* WORK REQUEST
In the listing beneath this line, copy exactly the lines starting with the one containing "National Oceanographic and" and going on through the one containing "https://www.ngdc.noaa.gov/ships/thomas_g_thompson/TN265_mb.html".

* GIVEN RECORDS
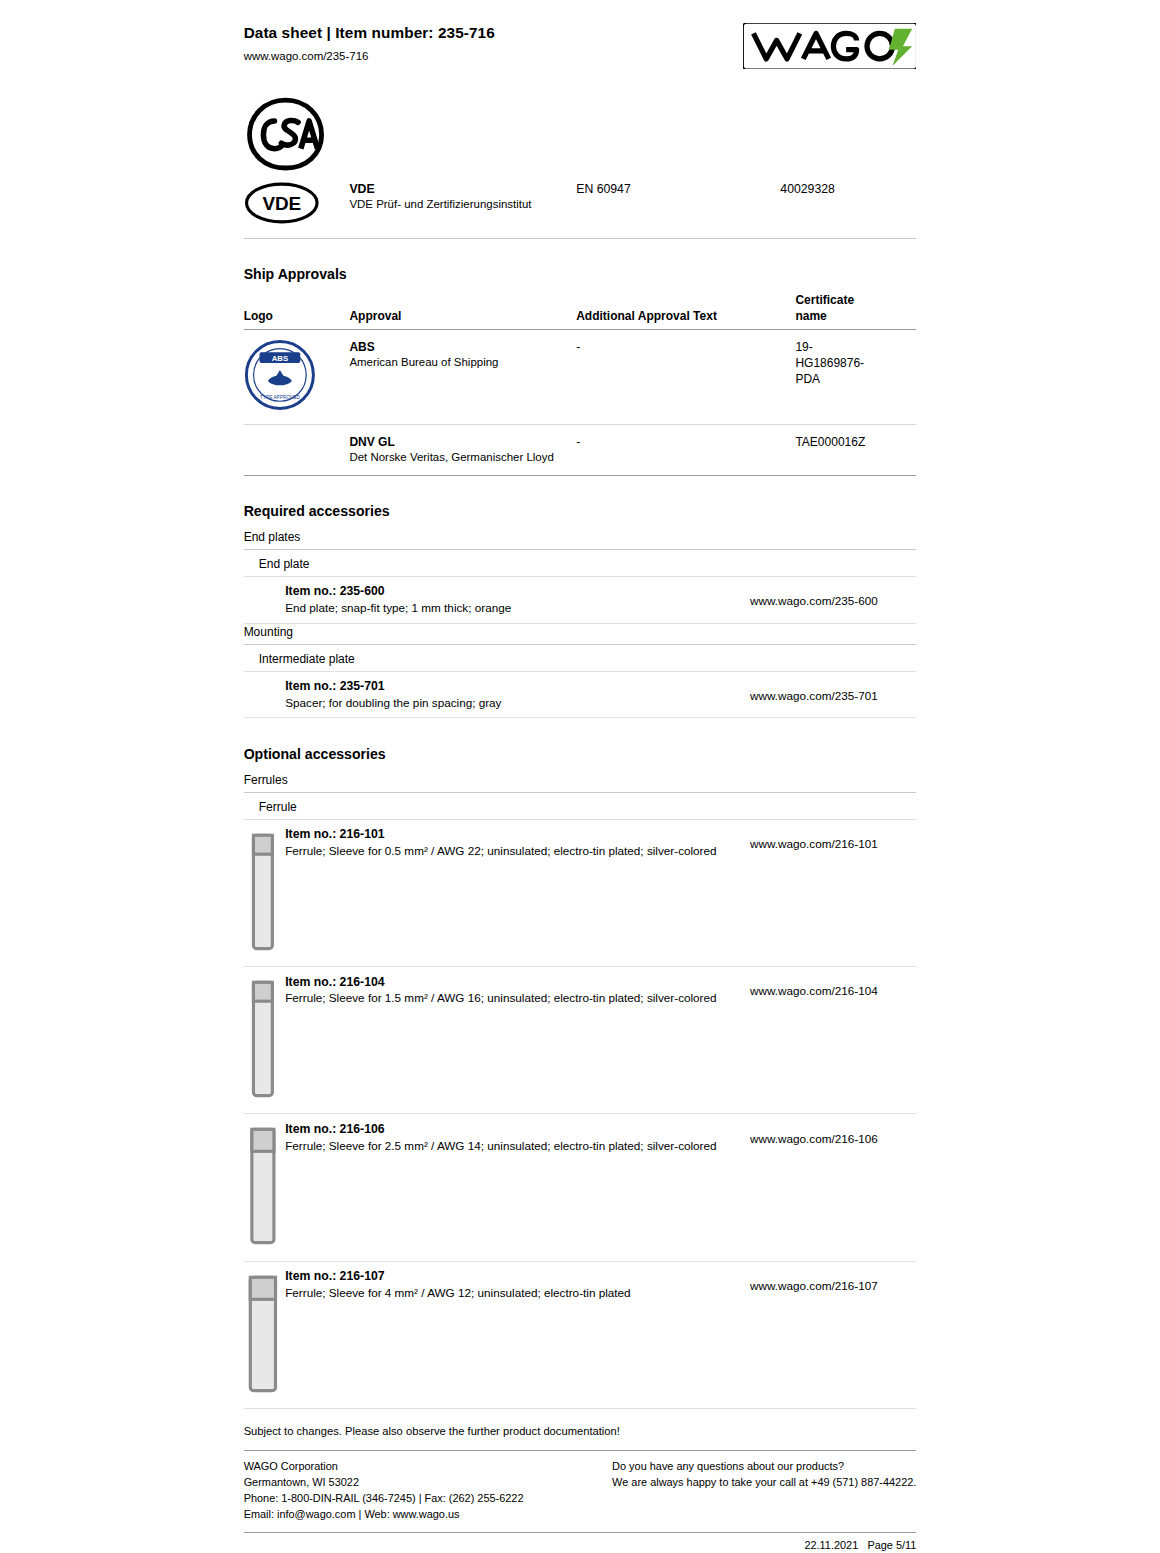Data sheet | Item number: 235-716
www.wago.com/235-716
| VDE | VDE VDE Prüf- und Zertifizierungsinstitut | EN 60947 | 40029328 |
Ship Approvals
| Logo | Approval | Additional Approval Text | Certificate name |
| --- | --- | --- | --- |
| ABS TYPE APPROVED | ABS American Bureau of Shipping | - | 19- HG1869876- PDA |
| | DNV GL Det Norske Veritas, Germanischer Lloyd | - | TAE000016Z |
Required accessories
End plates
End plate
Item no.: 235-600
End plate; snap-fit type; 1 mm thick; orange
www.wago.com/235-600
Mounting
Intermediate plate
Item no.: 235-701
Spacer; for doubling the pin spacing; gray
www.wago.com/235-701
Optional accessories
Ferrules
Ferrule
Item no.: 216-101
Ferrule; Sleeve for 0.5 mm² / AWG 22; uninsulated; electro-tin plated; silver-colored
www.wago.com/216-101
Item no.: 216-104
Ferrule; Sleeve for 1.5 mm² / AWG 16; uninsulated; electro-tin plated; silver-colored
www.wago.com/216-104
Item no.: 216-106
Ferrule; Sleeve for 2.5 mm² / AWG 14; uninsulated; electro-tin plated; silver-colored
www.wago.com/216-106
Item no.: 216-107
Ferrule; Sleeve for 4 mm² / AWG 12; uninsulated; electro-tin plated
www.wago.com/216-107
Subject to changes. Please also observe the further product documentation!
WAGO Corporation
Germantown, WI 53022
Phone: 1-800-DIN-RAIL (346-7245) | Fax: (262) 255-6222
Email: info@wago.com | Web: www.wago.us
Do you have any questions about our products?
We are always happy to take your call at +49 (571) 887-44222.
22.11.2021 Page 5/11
==
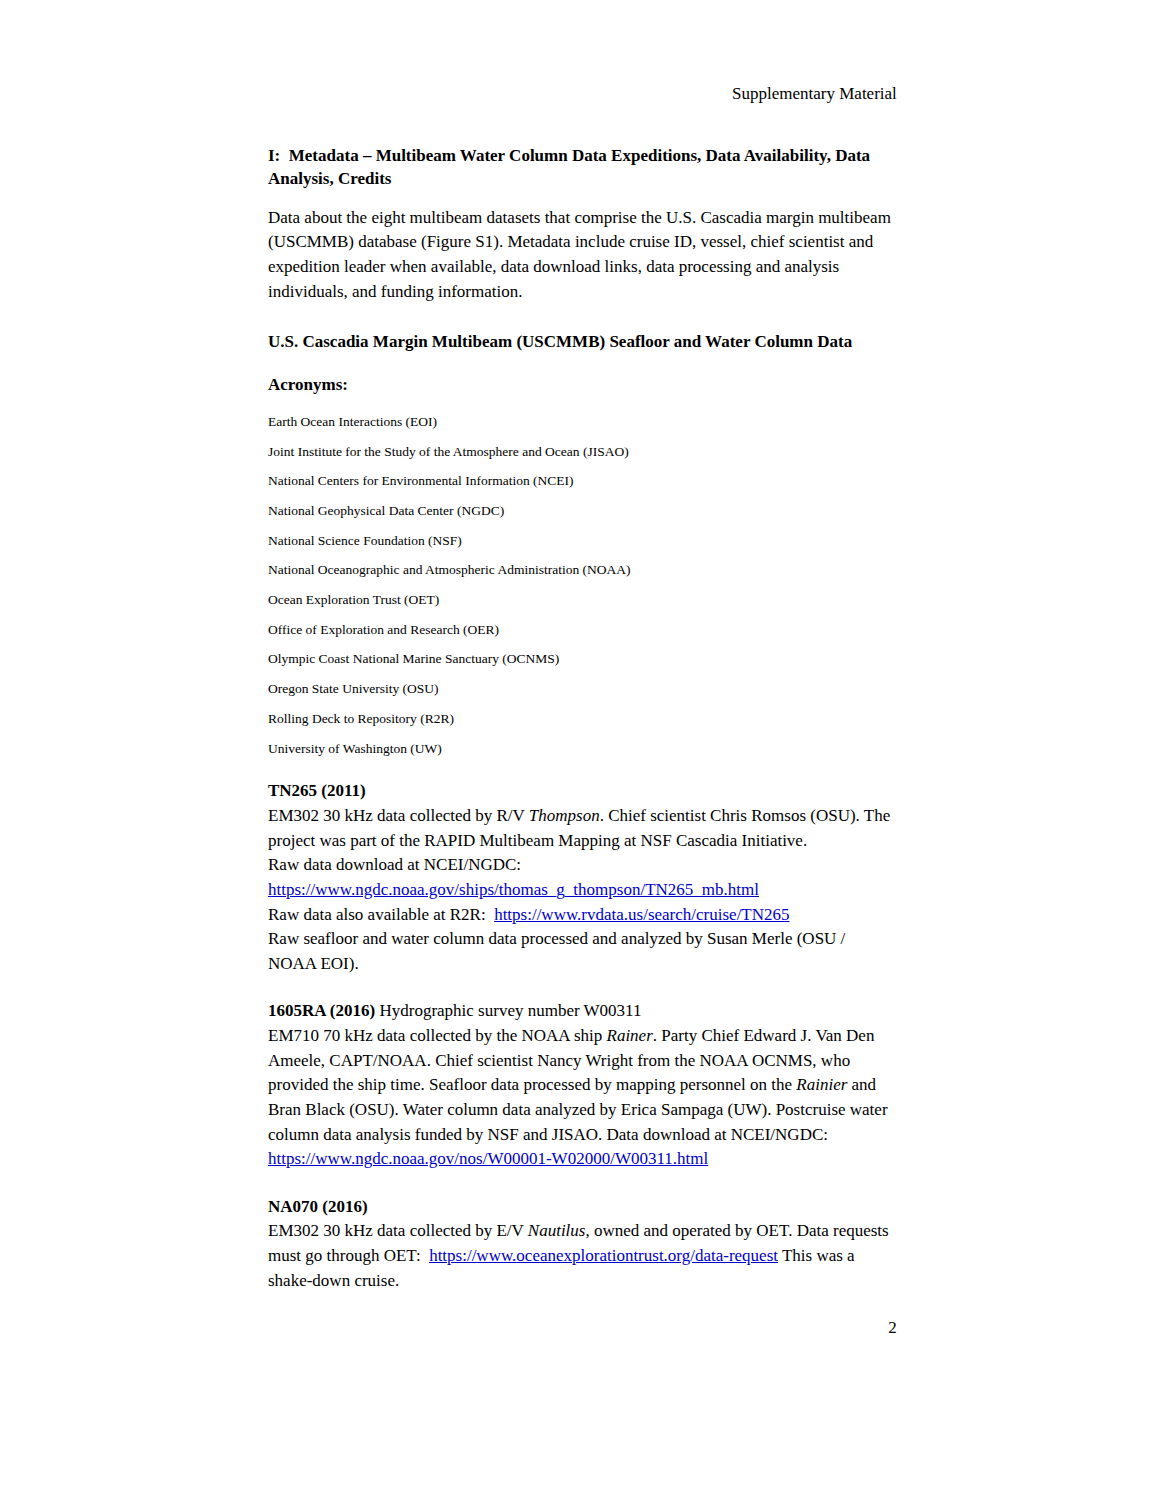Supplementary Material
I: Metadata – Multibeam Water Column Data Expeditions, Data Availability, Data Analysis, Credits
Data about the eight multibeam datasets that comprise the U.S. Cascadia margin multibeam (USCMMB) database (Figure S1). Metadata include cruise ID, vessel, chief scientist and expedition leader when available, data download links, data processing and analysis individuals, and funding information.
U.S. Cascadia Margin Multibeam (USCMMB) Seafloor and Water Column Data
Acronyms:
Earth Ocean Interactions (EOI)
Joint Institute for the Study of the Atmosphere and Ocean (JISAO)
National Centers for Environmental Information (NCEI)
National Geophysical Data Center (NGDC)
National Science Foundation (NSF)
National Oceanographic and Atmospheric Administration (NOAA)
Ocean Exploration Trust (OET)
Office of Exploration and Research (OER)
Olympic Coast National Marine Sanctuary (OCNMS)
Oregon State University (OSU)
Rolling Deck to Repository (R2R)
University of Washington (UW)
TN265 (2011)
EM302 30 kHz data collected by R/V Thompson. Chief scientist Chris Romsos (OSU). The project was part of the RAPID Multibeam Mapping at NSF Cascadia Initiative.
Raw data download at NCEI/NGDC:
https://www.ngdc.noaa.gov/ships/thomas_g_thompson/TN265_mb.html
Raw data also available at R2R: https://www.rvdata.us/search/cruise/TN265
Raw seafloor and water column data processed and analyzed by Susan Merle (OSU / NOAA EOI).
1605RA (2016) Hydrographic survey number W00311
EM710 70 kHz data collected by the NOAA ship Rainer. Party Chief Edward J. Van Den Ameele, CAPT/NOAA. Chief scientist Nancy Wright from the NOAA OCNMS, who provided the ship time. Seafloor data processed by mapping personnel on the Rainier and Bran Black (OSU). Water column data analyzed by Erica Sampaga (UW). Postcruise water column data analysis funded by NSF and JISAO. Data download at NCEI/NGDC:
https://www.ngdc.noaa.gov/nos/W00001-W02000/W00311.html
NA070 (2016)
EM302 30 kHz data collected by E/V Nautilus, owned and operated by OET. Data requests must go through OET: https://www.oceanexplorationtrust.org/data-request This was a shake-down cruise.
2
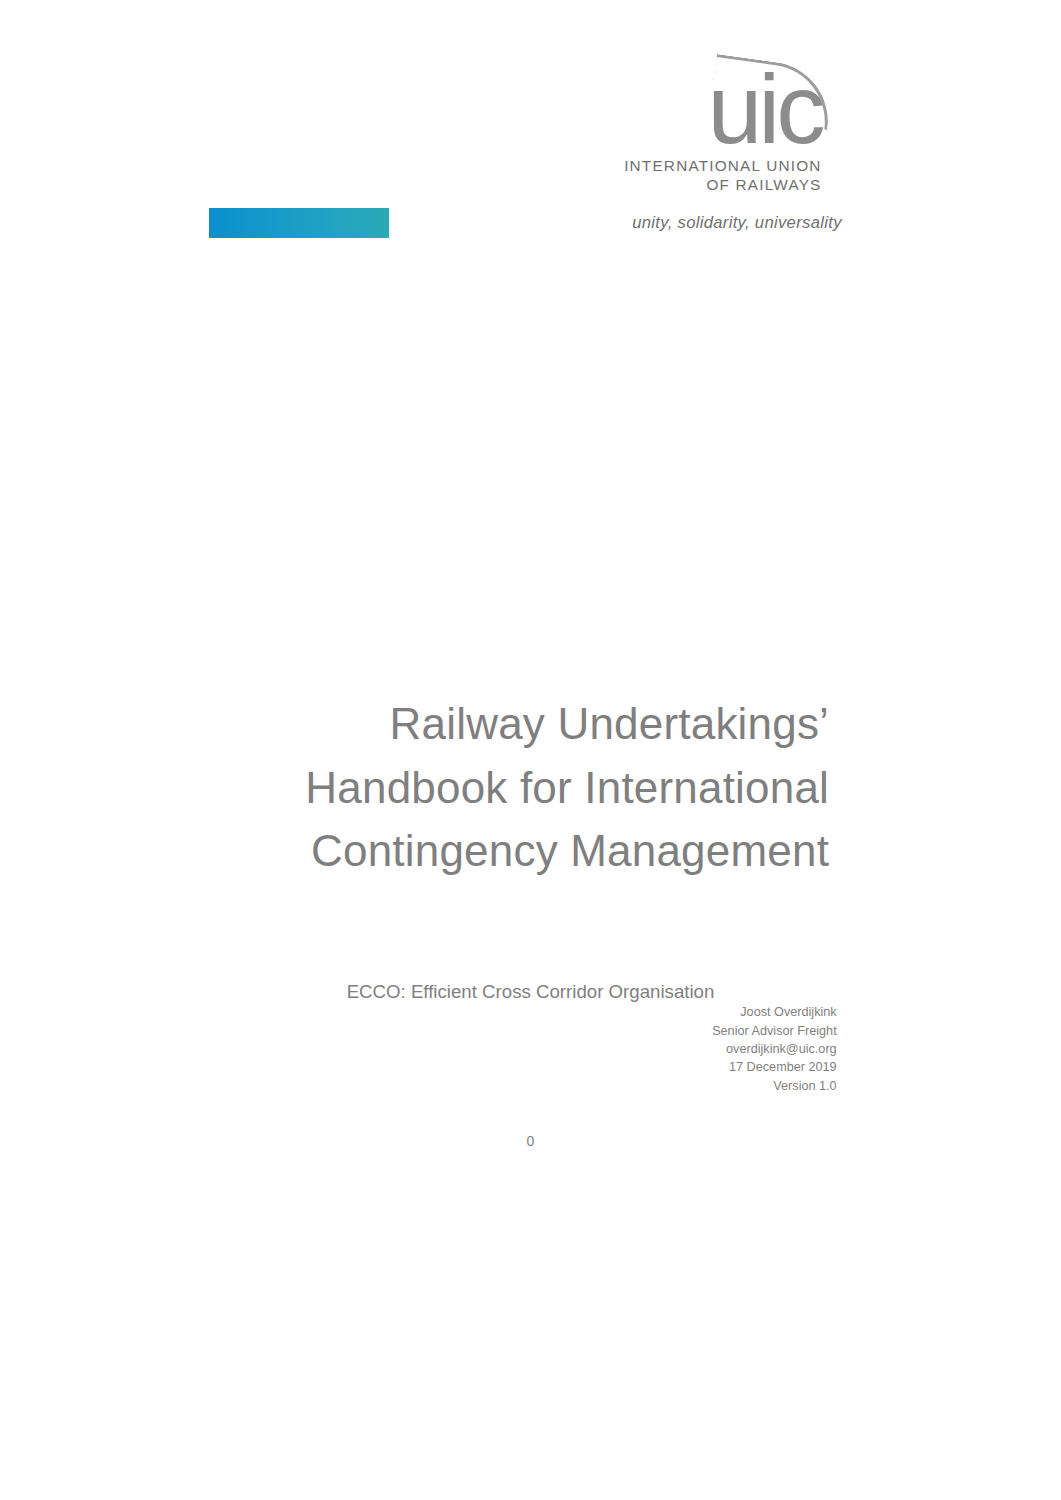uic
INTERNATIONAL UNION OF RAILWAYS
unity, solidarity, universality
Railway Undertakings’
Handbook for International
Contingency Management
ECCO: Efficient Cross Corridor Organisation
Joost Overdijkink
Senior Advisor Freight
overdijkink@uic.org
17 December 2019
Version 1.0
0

* REPLY TO THE TASK
National Oceanographic and Atmospheric Administration (NOAA)
Ocean Exploration Trust (OET)
Office of Exploration and Research (OER)
Olympic Coast National Marine Sanctuary (OCNMS)
Oregon State University (OSU)
Rolling Deck to Repository (R2R)
University of Washington (UW)
TN265 (2011)
EM302 30 kHz data collected by R/V Thompson. Chief scientist Chris Romsos (OSU). The project was part of the RAPID Multibeam Mapping at NSF Cascadia Initiative.
Raw data download at NCEI/NGDC:
https://www.ngdc.noaa.gov/ships/thomas_g_thompson/TN265_mb.html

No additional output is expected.